In P. ngororaensis, from the Ngorora Formation, the fossil remains of juveniles are slightly more complete, and includes not only teeth, but cranial remains. The orbits appear to have been placed forward on the face, at the level of the first premolar, in a condition similar to that of modern young hyraxes. During their growth, the toothrow migrate forward, giving the adult a more streamlined profile. Milk teeth have been attributed to juveniles of the species, including incisors, almost completely similar to those of adults except in size, and premolars, noticeably smaller and with a thinner enamel layer.

===Palaeoenvironment===

In Beni Mellal, the depositional environments in which the holotype remains of P. mirabilis were recovered correspond to the limestone deposits of an ancient lake. In this environment, the giant hyraxes lived alongside a typical North African Miocene fauna, such as its distant relative the proboscidean Deinotherium, the rhinoceros Paradiceros, the suid Listriodon juba, the giraffid Palaeotragus lavocati and the antelope Benicerus theobaldi, as well as an abundant reptile fauna. Predators in this environment includes various groups of small carnivorans such as Felidae, Viverridae, Mustelidae, the early hyenas Ictitherium and Hyaenictis, and the large bear-dog Agnotherium. In the neighbouring Aït Kandoula Basin, Parapliohyrax sp. is reported from the Afoud A6 locality. The basin represents the remains of a paleolake, and was populated during the Miocene by the horse Hipparion, the giraffid Sivatherium maurusium, the gazelle Gazella, and an indeterminate gomphothere. Parapliohyrax is also reported from Tunisia and Libya, and appears to have been widespread in most of the Maghreb.
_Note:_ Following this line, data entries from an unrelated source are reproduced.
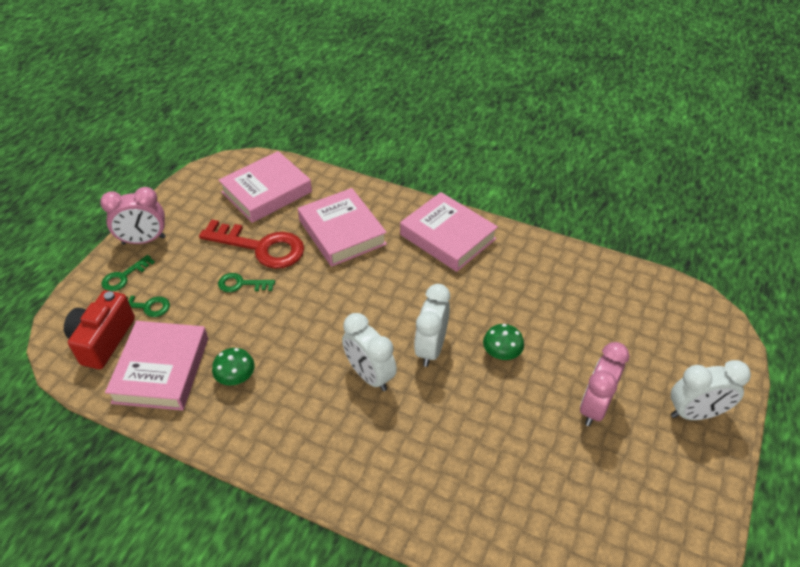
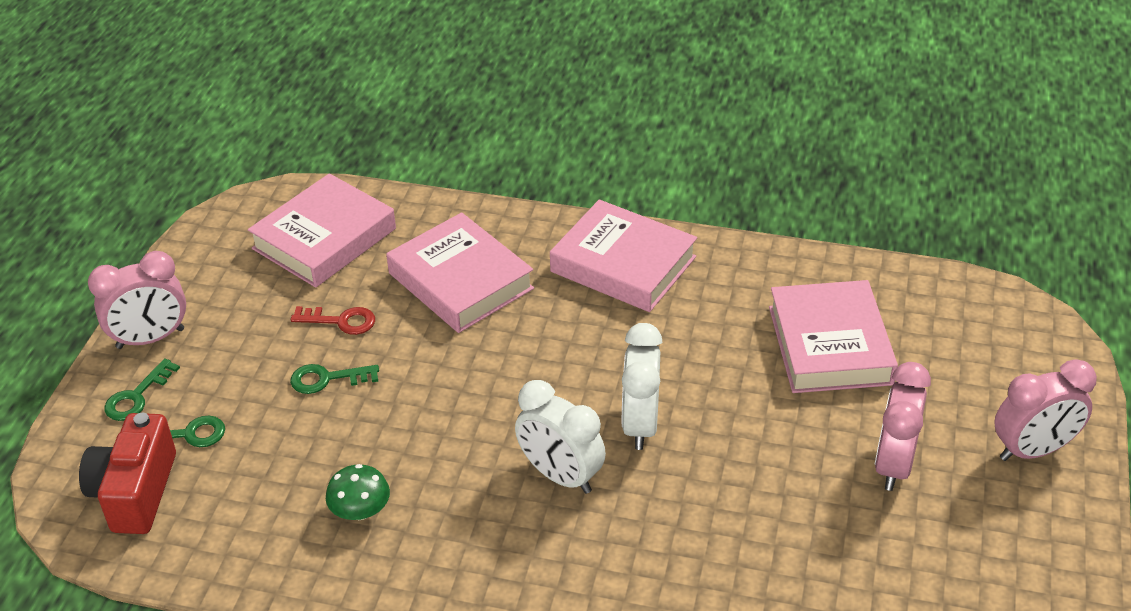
camera: 10 degrees left, 5 degrees down
pink book [105,321,208,411] -> pink book moved to [769,280,898,393]
red key [199,220,304,269] -> red key [291,306,375,335], size x0.50
green mushroom [483,324,524,360] -> none
white clock [671,360,751,420] -> pink clock [994,359,1097,461]

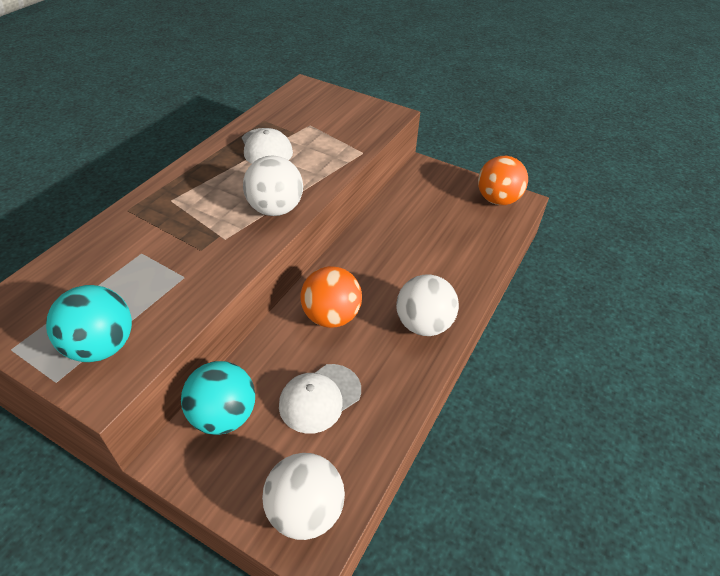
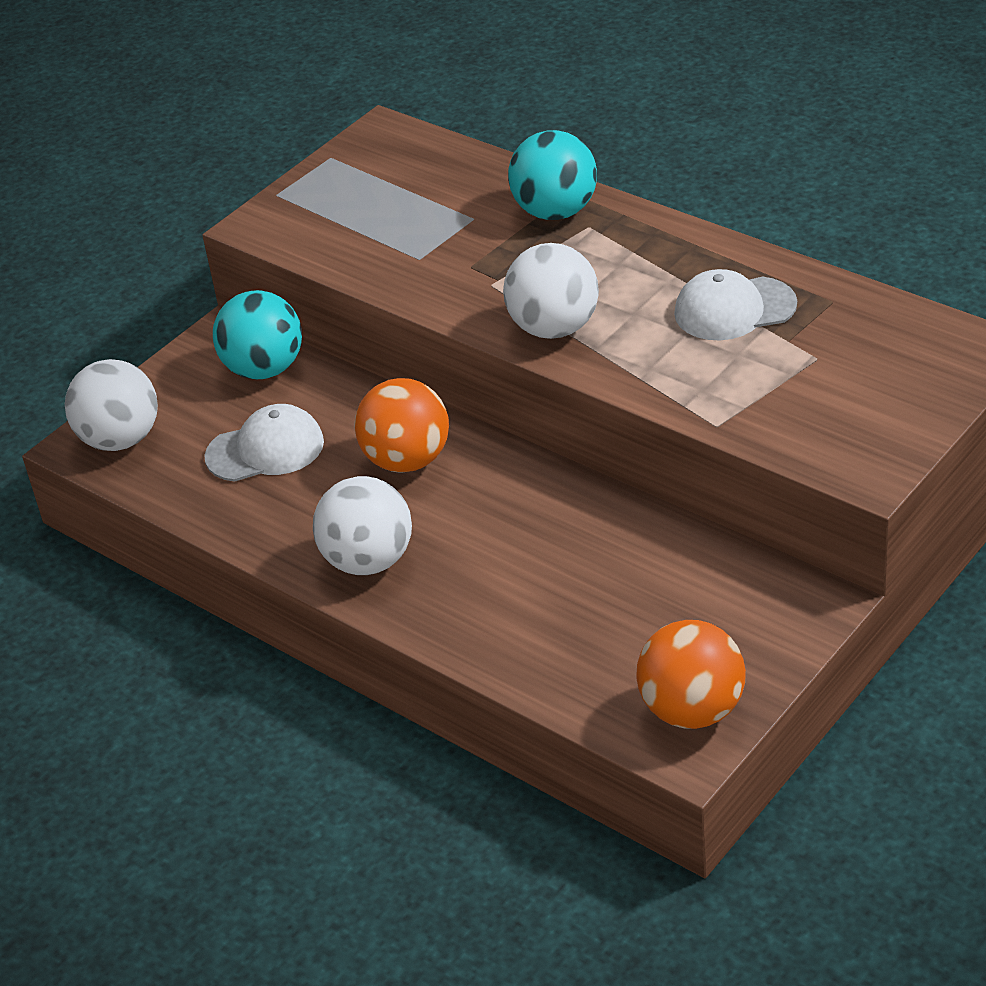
camera: 105 degrees right, 5 degrees down
turquoise ball [46,285,132,362] -> turquoise ball moved to [508,130,597,220]
white cap [279,364,361,434] -> white cap turned 105 degrees clockwise [204,404,324,482]

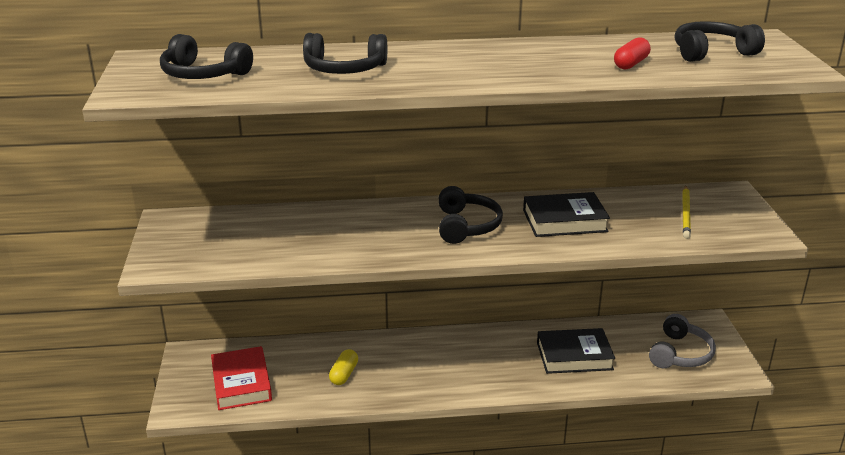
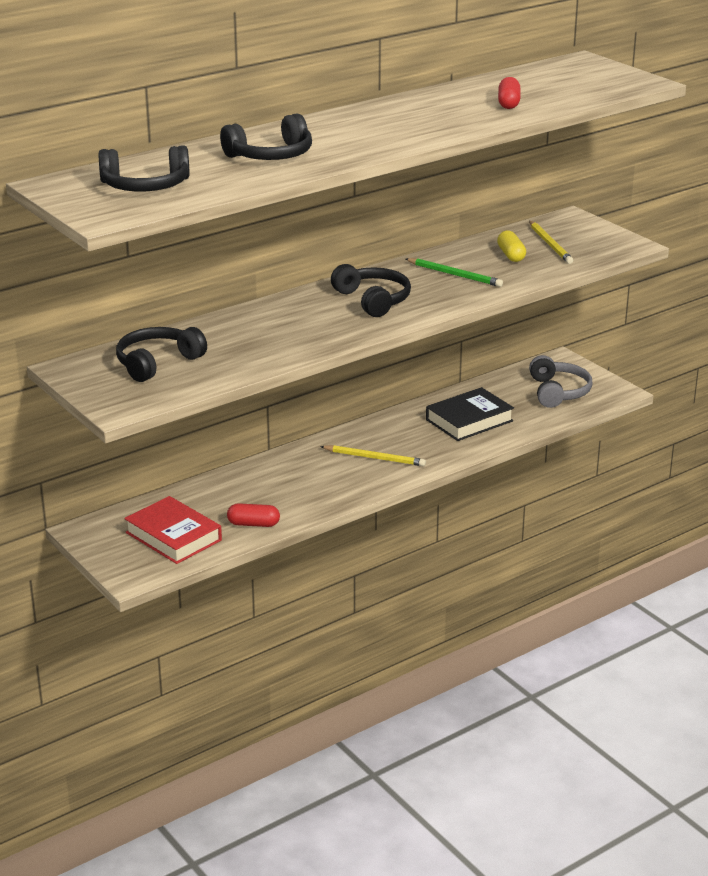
camera: 30 degrees left, 0 degrees up
yellow capsule [329,349,358,385] -> yellow capsule moved to [497,230,526,262]
black book [523,192,610,237] -> green pencil [406,258,503,287]
black headphones [675,21,765,62] -> black headphones moved to [116,327,207,382]
none -> red capsule [227,503,280,527]
none -> yellow pencil [320,445,426,466]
In the Ngorora Formation, P. ngororaensis can be found in the members B to E. The formation was deposited, along the slopes of an ancient volcano, by a succession of paleolakes and rivers that provided the freshwater necessary for the gallery forests on the riverside and the lush open woodlands and grasslands of the hinterland. The local fauna was likewise adapted for open environments. The depositional environment of the remains of Parapliohyrax indicates that it mostly lived in low-lying terrains on the shores of Paleolake Ngorora. In the Samburu Hills, the only known specimen of pliohyracid, tentatively attributed to Parapliohyrax, has been found in the Lower Member of the Namurungule Formation.